WHAT THE EXERCISE ASKS
The answer must be a single number: how many lines of the records below contain "linecap".
==== DATA SHOWN
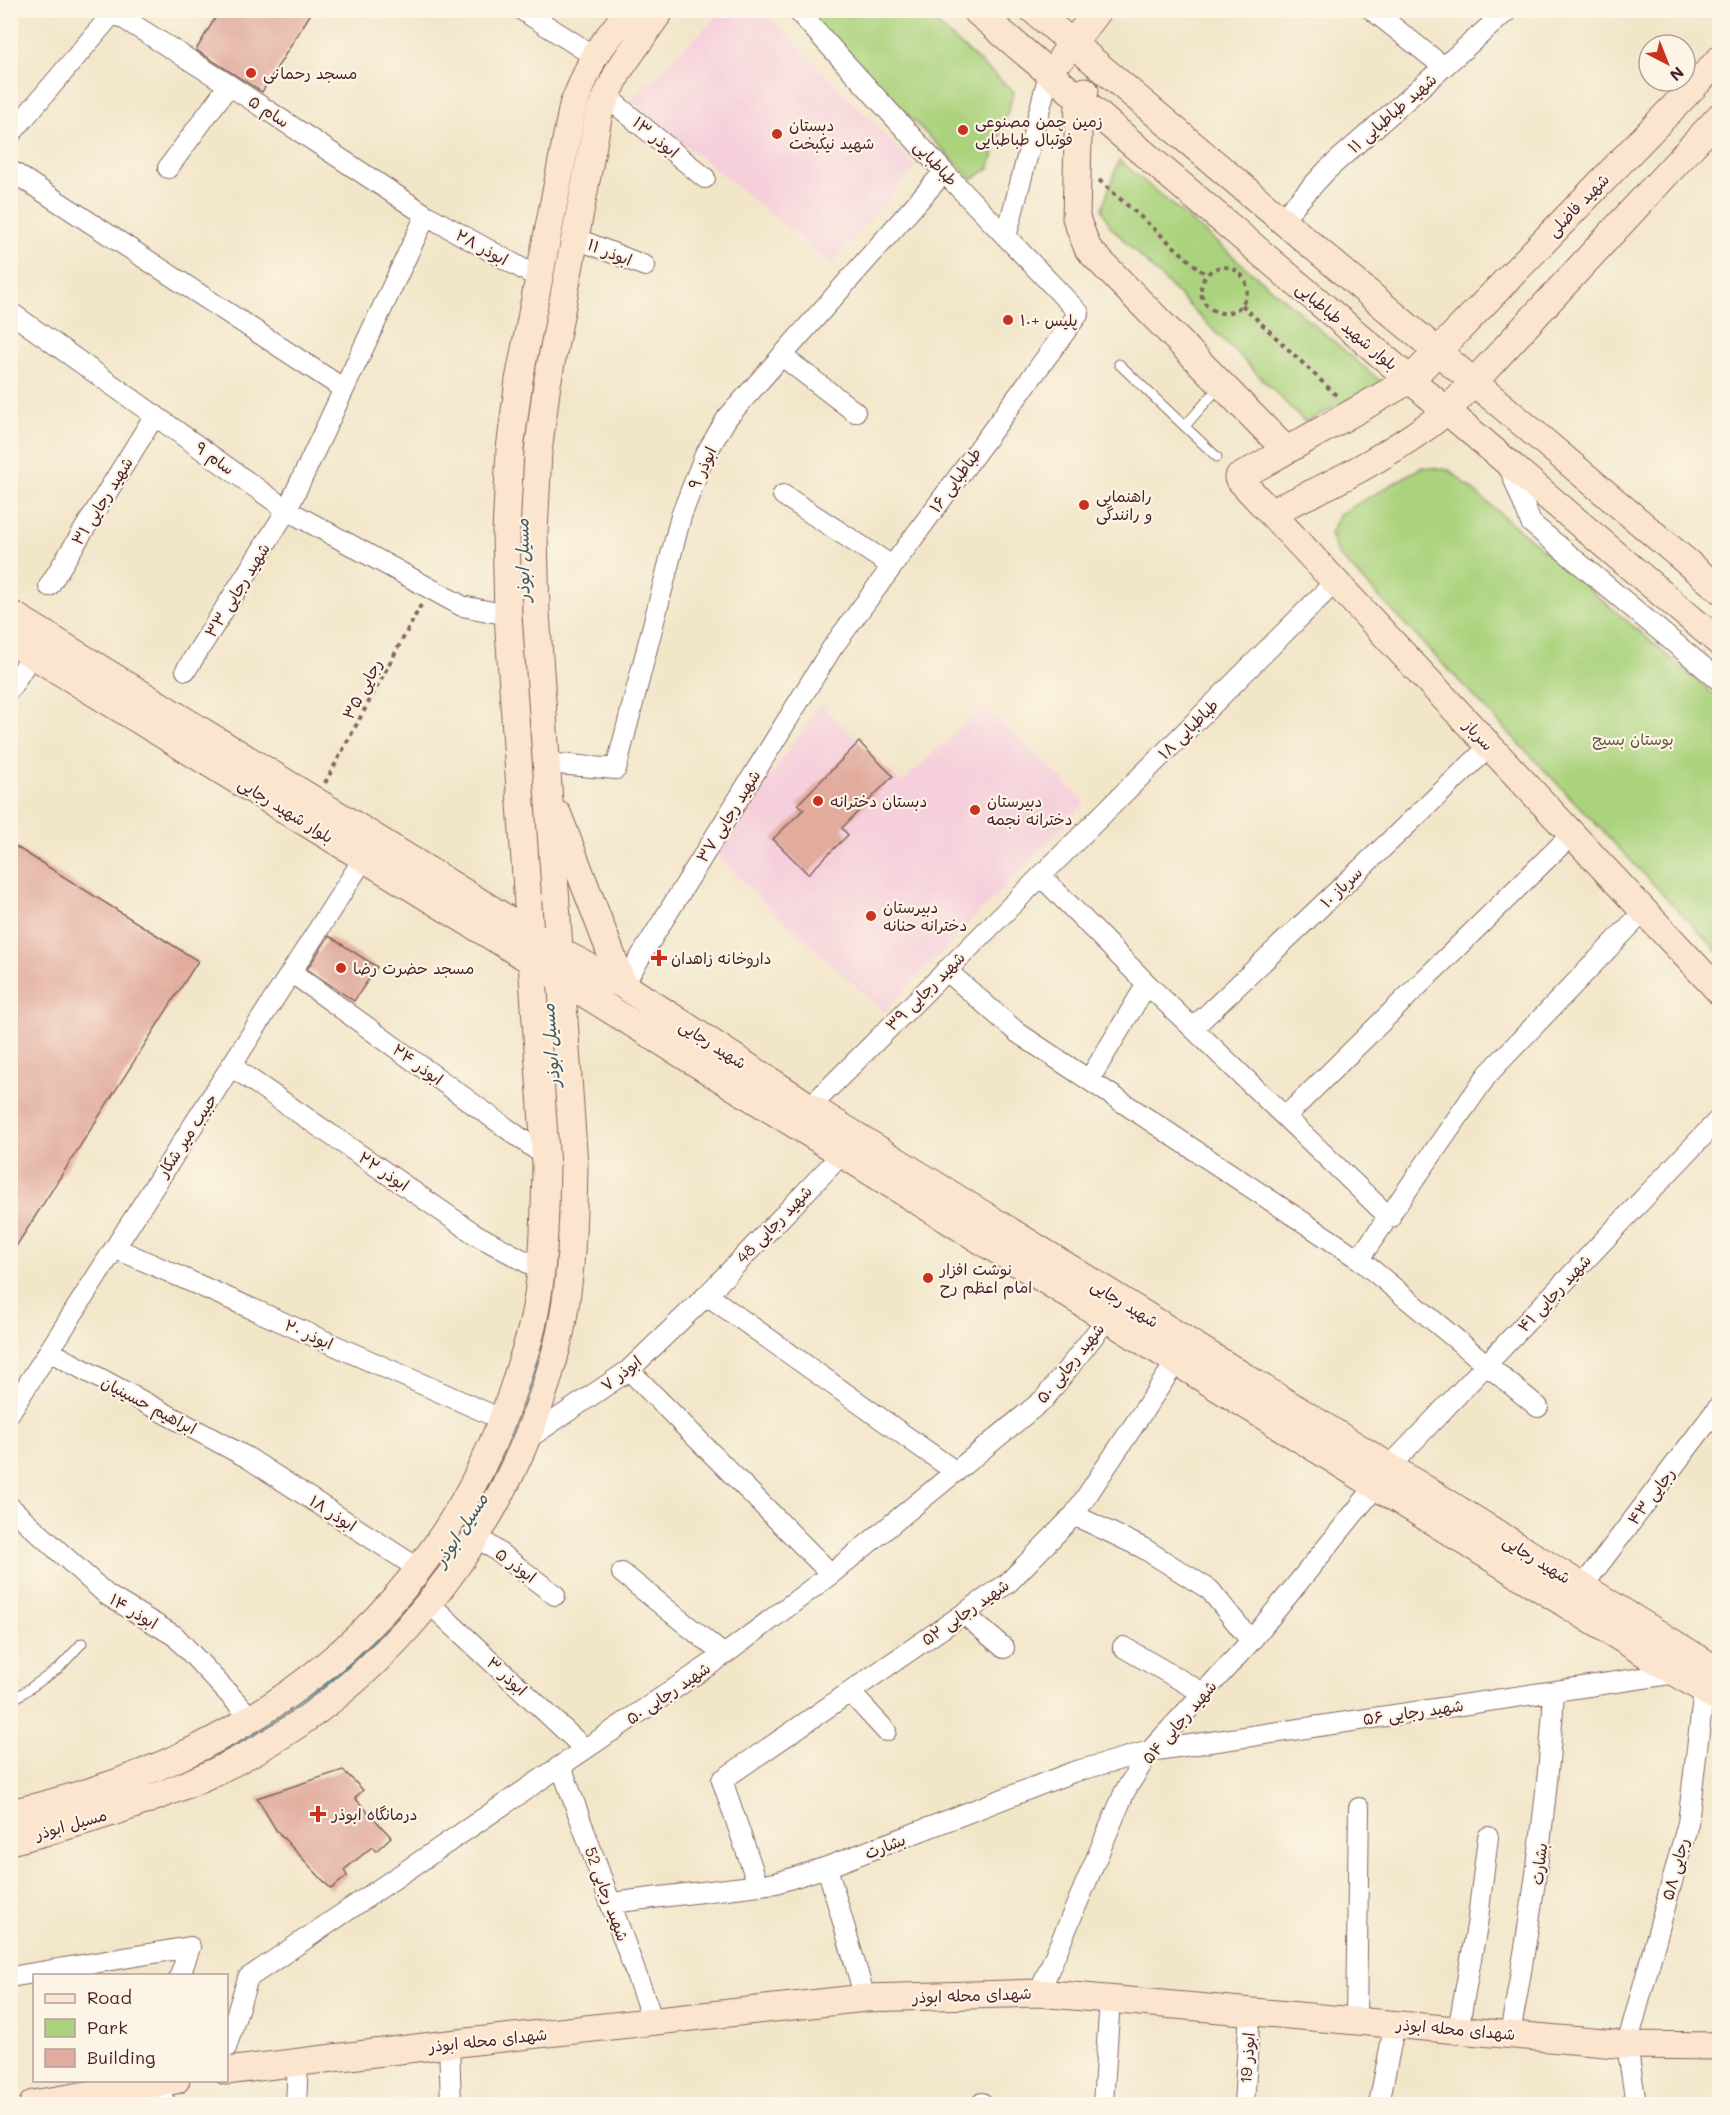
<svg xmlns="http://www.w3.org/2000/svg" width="1730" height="2115" viewBox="0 0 1730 2115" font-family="Mali,'Playpen Sans Arabic',sans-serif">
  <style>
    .built { fill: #f5cfdb }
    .green { fill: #abd37e; stroke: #7a7954; stroke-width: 1.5 }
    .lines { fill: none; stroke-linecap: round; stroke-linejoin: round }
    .canal { stroke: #3aabb4; stroke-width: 21 }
    .building { fill: #e1ab9d }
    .lane-casing { stroke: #856562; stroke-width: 11 }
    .street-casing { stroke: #856562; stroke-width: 22 }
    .secondary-casing { stroke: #856562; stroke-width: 29 }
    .path { stroke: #856562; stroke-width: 4; stroke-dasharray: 4.5 4.5; stroke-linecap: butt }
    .lane { stroke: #fff; stroke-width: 9 }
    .street { stroke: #fff; stroke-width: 20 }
    .secondary { stroke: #fce5cf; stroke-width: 27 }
    .poi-dot { fill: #c8321e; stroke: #fcf5e5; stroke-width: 2 }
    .labels { text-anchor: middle; stroke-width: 4.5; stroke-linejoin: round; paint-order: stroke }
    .poi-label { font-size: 16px; fill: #4a1f2b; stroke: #fcf5e5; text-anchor: start }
    .street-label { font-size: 16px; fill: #4a1f2b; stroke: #fcf5e5 }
    .park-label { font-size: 16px; fill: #675544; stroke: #fcf5e5 }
    .water-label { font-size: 18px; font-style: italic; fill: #445762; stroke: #fcf5e5 }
  </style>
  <rect width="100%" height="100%" fill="#fcf5e5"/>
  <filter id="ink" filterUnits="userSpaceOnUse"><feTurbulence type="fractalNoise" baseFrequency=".0167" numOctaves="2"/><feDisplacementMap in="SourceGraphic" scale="12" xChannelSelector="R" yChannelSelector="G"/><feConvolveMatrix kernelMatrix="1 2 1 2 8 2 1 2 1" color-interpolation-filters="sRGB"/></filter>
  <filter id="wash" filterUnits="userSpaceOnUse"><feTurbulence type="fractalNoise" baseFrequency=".008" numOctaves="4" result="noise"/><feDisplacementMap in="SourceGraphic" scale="24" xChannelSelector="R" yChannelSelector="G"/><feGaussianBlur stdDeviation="1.35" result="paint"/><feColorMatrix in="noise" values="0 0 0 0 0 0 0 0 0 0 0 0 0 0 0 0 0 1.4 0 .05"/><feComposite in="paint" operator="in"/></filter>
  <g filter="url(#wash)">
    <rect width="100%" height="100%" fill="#f2e6c9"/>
    <path class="built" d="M723,11h41l152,156 -84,97 -202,-164z
      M820,704l82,79 82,-78 102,97 -202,210 -113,-103 -55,-55z"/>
    <path class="green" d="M803,11h119l92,81 -25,77 -17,10z
      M1119,160l265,224 -79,38 -195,-196 -8,-17z
      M1422,467l27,3 270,229v254l-381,-399 -8,-20 10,-20z"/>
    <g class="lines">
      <path class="canal" d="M595,99l12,-38 36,-45
        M536,378l11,-73
        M523,536l-2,-45 6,-41
        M525,630l1,53 11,137
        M540,1342c36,-123 13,-256 7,-383
        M490,1484l12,-23 30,-89
        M90,1807c127,-50 240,-107 328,-214 9,-10 16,-23 24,-34 11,-15 26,-30 35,-48"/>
    </g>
    <g id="blocks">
      <path class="building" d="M220,10h93l-51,82 -66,-42z
        M859,742l34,34 -51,52 6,7 -40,39 -35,-35 31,-30 -6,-5z
        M10,843l188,118 -188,295z
        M329,936l48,31 -23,34 -47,-32z
        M343,1770l20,20 -8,8 36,39 -15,14 -4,-4 -28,23 3,6 -16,13 -55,-59 -19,-32z"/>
    </g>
  </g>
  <g filter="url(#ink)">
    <use href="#blocks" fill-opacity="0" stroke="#856562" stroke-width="1.5"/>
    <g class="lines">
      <defs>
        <path id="lane" d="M1119,364l98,93
          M1185,426l35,-40
          M10,1702l49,-34 23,-25"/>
        <path id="street" d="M110,10l119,75 197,130 113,63
          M522,10l72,46
          M1372,10l72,57
          M607,97l98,81
          M10,135l103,-122
          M168,168l61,-83
          M10,170l334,219
          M1281,220l46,-50 181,-160
          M1006,237l43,-163
          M575,238l70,28
          M10,312l277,198 175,96 46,9
          M782,356l73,56
          M1508,464l23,59 189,158
          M783,495l109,71
          M49,586l106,-171
          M186,670l101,-160 139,-295
          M10,689l22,-35
          M546,763l70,6 65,-253 23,-59 23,-39 217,-246
          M1041,876l106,108 243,234
          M946,970l72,63 341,226 179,148
          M291,972l254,184
          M623,985l209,-337 247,-335 -135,-141 -147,-162
          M1193,1028l297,-282
          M231,1066l244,168 66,36
          M1089,1080l58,-96
          M810,1107l525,-525
          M1285,1117l287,-283
          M115,1248l388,172
          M1359,1259l129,-185 156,-163
          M707,1295l249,177
          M49,1351l199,107 171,111
          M629,1370l202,204
          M10,1412l354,-554
          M526,1440l103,-70 78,-75 135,-141
          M1389,1467l331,-349
          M10,1507l97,88 68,41 77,83
          M1074,1515l69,33 67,42 41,51
          M477,1536l78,59
          M622,1573l102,82
          M1582,1587l138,-182
          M429,1603l156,146
          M964,1614l40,34
          M1123,1647l80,46
          M850,1692l36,39
          M561,1766l92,255
          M827,1867l38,131
          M758,1885l-36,-105 286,-197 66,-68 102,-153
          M611,1903l165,-20 51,-16 246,-95 77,-21 527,-78
          M10,1977l180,-30 -10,29
          M1039,1993l86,-202 25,-40 101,-110 125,-155
          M1356,2021l3,-213
          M1458,2030l19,-104 11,-89
          M1510,2034c21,-114 38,-227 44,-343
          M449,2044l2,60
          M226,2048l22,-70 476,-323 107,-81 213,-175 63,-80
          M159,2080l6,24
          M296,2104l2,-42
          M981,2104l1,-1
          M1103,2104l7,-105
          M1244,2104l6,-93
          M1379,2104l16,-81
          M1636,2104l-9,-59 61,-222 16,-133"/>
        <path id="secondary" d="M975,10l745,633
          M1033,10l687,580
          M1062,57l36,-47
          M1720,59l-310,321 -172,98 482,514
          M1085,91l-6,8 -3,119 12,31 198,201
          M1271,512c62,-27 124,-59 176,-101l273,-295
          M10,613l549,338 64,34 187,122 910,565
          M10,641l551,338 1159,721
          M558,815l65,170
          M10,1813c239,-52 431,-195 506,-433 5,-18 12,-35 16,-53 12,-53 13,-107 14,-161l-38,-551 -2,-82 4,-84 9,-69 54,-275 21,-49 35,-46
          M10,1841c84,-21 169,-47 245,-90 155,-87 265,-245 305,-417 12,-55 13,-112 14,-169l-38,-552 -2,-80 4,-81 9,-68 52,-271 20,-43 42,-60
          M226,2071l223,-27 416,-46 174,-5 588,52 93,1
          M33,2104l143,-24"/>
      </defs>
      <use href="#lane" class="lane-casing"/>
      <use href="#street" class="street-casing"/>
      <use href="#secondary" class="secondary-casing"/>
      <path class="path" d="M1099,180l107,95
        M1201 290a23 23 0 1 1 46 0a23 23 0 1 1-46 0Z
        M1242,305l95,91
        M325,783l96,-178"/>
      <use href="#lane" class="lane"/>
      <use href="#street" class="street"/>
      <use href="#secondary" class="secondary"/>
    </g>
  </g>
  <g class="poi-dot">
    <circle cx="251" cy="73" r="6"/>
    <circle cx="963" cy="130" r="6"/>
    <circle cx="777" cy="134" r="6"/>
    <circle cx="1008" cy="320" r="6"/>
    <circle cx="1084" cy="505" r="6"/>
    <circle cx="818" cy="801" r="6"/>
    <circle cx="975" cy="810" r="6"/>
    <circle cx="871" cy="916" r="6"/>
    <path d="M656 949h6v6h6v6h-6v6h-6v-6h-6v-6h6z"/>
    <circle cx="341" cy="968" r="6"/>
    <circle cx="928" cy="1278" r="6"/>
    <path d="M315 1805h6v6h6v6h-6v6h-6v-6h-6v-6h6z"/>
  </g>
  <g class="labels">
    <g class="poi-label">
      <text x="263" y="79">مسجد رحمانی</text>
      <text x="975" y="127">زمین چمن مصنوعی<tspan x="975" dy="18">فوتبال طباطبایی</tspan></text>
      <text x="789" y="131">دبستان<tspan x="789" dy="18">شهید نیکبخت</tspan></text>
      <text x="1020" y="326">پلیس +۱۰</text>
      <text x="1096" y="502">راهنمایی<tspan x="1096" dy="18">و رانندگی</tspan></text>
      <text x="830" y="807">دبستان دخترانه</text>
      <text x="987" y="807">دبیرستان<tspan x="987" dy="18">دخترانه نجمه</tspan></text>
      <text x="883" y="913">دبیرستان<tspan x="883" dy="18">دخترانه حنانه</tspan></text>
      <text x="671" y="964">داروخانه زاهدان</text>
      <text x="353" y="974">مسجد حضرت رضا</text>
      <text x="940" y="1275">نوشت افزار<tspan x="940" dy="18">امام اعظم رح</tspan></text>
      <text x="332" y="1820">درمانگاه ابوذر</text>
    </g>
    <g class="street-label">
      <text transform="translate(269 111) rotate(33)" y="6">سام ۵</text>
      <text transform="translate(1392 113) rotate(-41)" y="6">شهید طباطبایی ۱۱</text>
      <text transform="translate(656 137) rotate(40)" y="6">ابوذر ۱۳</text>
      <text transform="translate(936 163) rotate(47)" y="6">طباطبایی</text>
      <text transform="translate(1578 205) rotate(-46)" y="6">شهید فاضلی</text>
      <text transform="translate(482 247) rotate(29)" y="6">ابوذر ۲۸</text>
      <text transform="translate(610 252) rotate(22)" y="6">ابوذر ۱۱</text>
      <text transform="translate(1347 326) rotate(40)" y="6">بلوار شهید طباطبایی</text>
      <text transform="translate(215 458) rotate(36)" y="6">سام ۹</text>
      <text transform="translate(702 468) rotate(-65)" y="6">ابوذر ۹</text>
      <text transform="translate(955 480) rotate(-54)" y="6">طباطبایی ۱۶</text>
      <text transform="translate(102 501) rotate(-58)" y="6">شهید رجایی ۳۱</text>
      <text transform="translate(237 590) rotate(-58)" y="6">شهید رجایی ۳۳</text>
      <text transform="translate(362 689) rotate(-62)" y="6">رجایی ۳۵</text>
      <text transform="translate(1188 729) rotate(-45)" y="6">طباطبایی ۱۸</text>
      <text transform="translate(1479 735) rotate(47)" y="6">سرباز</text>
      <text transform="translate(286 810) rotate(32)" y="6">بلوار شهید رجایی</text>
      <text transform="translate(728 816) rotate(-58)" y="6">شهید رجایی ۳۷</text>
      <text transform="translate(1341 887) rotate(-44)" y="6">سرباز ۱۰</text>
      <text transform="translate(925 991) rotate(-45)" y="6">شهید رجایی ۳۹</text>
      <text transform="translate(713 1044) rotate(33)" y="6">شهید رجایی</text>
      <text transform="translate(418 1064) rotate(36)" y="6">ابوذر ۲۴</text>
      <text transform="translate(187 1135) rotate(-57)" y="6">حبیب میر شکار</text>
      <text transform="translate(384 1171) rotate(34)" y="6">ابوذر ۲۲</text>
      <text transform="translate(774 1224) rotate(-46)" y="6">شهید رجایی 48</text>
      <text transform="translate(1554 1293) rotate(-47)" y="6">شهید رجایی ۴۱</text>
      <text transform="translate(1125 1303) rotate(32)" y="6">شهید رجایی</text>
      <text transform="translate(309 1334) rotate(24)" y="6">ابوذر ۲۰</text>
      <text transform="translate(1070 1363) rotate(-51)" y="6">شهید رجایی ۵۰</text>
      <text transform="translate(621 1373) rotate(-38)" y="6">ابوذر ۷</text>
      <text transform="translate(149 1405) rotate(28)" y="6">ابراهیم حسینیان</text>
      <text transform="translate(1651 1496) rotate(-53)" y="6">رجایی ۴۳</text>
      <text transform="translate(333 1513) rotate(33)" y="6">ابوذر ۱۸</text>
      <text transform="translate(1537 1559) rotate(32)" y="6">شهید رجایی</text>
      <text transform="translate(516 1565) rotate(37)" y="6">ابوذر ۵</text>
      <text transform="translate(134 1611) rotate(31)" y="6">ابوذر ۱۴</text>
      <text transform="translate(965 1612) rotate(-35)" y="6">شهید رجایی ۵۲</text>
      <text transform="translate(507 1676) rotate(43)" y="6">ابوذر ۳</text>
      <text transform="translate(668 1693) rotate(-34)" y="6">شهید رجایی ۵۰</text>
      <text transform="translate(1413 1712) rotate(-8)" y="6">شهید رجایی ۵۶</text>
      <text transform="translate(1179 1722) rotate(-49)" y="6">شهید رجایی ۵۴</text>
      <text transform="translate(71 1824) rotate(-16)" y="6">مسیل ابوذر</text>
      <text transform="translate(885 1846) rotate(-21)" y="6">بشارت</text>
      <text transform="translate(1539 1864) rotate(-83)" y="6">بشارت</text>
      <text transform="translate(1675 1869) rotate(-75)" y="6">رجایی ۵۸</text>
      <text transform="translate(607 1894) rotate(70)" y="6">شهید رجایی 52</text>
      <text transform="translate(972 1995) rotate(-2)" y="6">شهدای محله ابوذر</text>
      <text transform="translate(1456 2029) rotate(5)" y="6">شهدای محله ابوذر</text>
      <text transform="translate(488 2040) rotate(-6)" y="6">شهدای محله ابوذر</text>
      <text transform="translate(1247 2058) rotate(-86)" y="6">ابوذر 19</text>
    </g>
    <g class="park-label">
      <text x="1633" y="745">بوستان بسیج</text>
    </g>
    <g class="water-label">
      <text transform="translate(523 560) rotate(-91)" y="6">مسیل ابوذر</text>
      <text transform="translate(551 1045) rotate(-94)" y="6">مسیل ابوذر</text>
      <text transform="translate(461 1530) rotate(-57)" y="6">مسیل ابوذر</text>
    </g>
  </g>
  <rect width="1730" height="2115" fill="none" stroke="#fcf5e5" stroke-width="36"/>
  <rect x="33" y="1974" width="195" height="108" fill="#fcf5e5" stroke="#b59f9b" stroke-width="1.5"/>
  <rect x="45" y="1994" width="30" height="9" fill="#fce5cf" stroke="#b59f9b" stroke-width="1.5"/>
  <text x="87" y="2004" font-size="18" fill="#4a1f2b">Road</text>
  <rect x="45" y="2019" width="30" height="18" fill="#abd37e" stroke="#b59f9b" stroke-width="1.5"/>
  <text x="87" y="2034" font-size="18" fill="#4a1f2b">Park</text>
  <rect x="45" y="2049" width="30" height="18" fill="#e1ab9d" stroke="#b59f9b" stroke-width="1.5"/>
  <text x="87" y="2064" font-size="18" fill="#4a1f2b">Building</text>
  <g transform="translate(1667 63) rotate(138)"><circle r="28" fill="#fcf5e5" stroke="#b59f9b" stroke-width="1.5"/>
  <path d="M0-4.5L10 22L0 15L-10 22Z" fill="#c8321e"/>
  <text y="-9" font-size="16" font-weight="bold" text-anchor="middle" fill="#4a1f2b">N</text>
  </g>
</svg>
========
OUTPUT OF THE EXERCISE
2